Hundreds of thousands of children were ripped away from their families and forced to assimilate into western culture.
Rene Sans Souci’s mother, Alice, was one of them.
“To me, by her sharing her stories then it was a story of survival,” Sans Souci said. “She did the best she could do in order to be able to survive and therefore help us her children.”
Her mother is the survivor of one school in Nebraska and another in Minnesota, where brutality, neglect, and even death ran rampant. The schools were designed to strip children of their culture.
“She said ‘I had really long thick braids, and they cut them both,” Renee recalled from her mother’s experience. “She said, ‘I was just standing in shock as I was looking down on the ground, and my braids were laying there.’ ”
Sans Souci’s mother was raised by her grandmother who managed to escape the brutalities.
“You know when the officials came, they were stealing little children in the 1800s. Her grandmother was a little girl when they came for her,” said Sans Souci, noting that her family was quick thinking. “They hid her away under buffalo ropes to save her, to keep her from being taken from government officials.”
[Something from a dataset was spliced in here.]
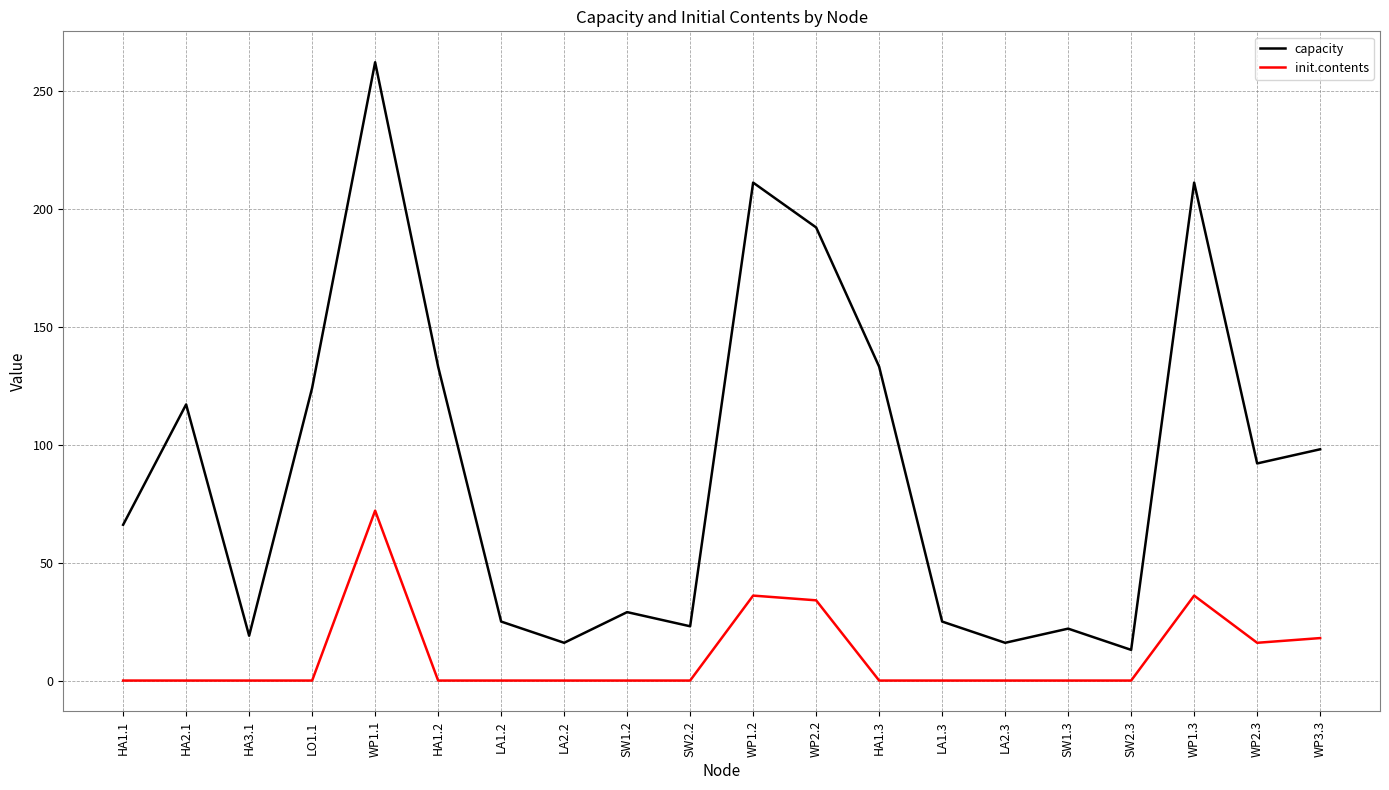

How many interior local peaks does the capacity series have?

6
Sans Souci believes, without doubt, that saved her great-grandmother’s life.
“That is what I feel saved her grandmother, so her grandmother wasn’t forced to go through all the brutalities our ancestors went through.”
Tuesday, U.S. Interior Secretary Deb Haaland — the first Native American to serve as a Cabinet secretary — announced an investigation into the boarding school system that lasted more than a century.
“We must uncover the truth of the loss of life at these boarding schools,” said Secretary Haaland, who is the first indigenous person to serve in a cabinet position. “We must shed light on the unspoken traumas of the past no matter how difficult it may be.”
A monumental and necessary move said Sans Souci, who’s made it her life’s work to help heal her community.
“That in itself helps to solidify our work, my work, it’s one way that brings validation,” said Sans Souci. “It’s one way that strengthens our resolve to continue going forward. You can’t hide it anymore, you know. The truth is there and we’re going to continue to speak the truth.”
On Thursday, a new report about another Indigenous school in Canada said that investigators had found more than 600 unmarked graves at that site, where the search continues after 751 radar hits were recorded.
The Associated Press contributed to this report.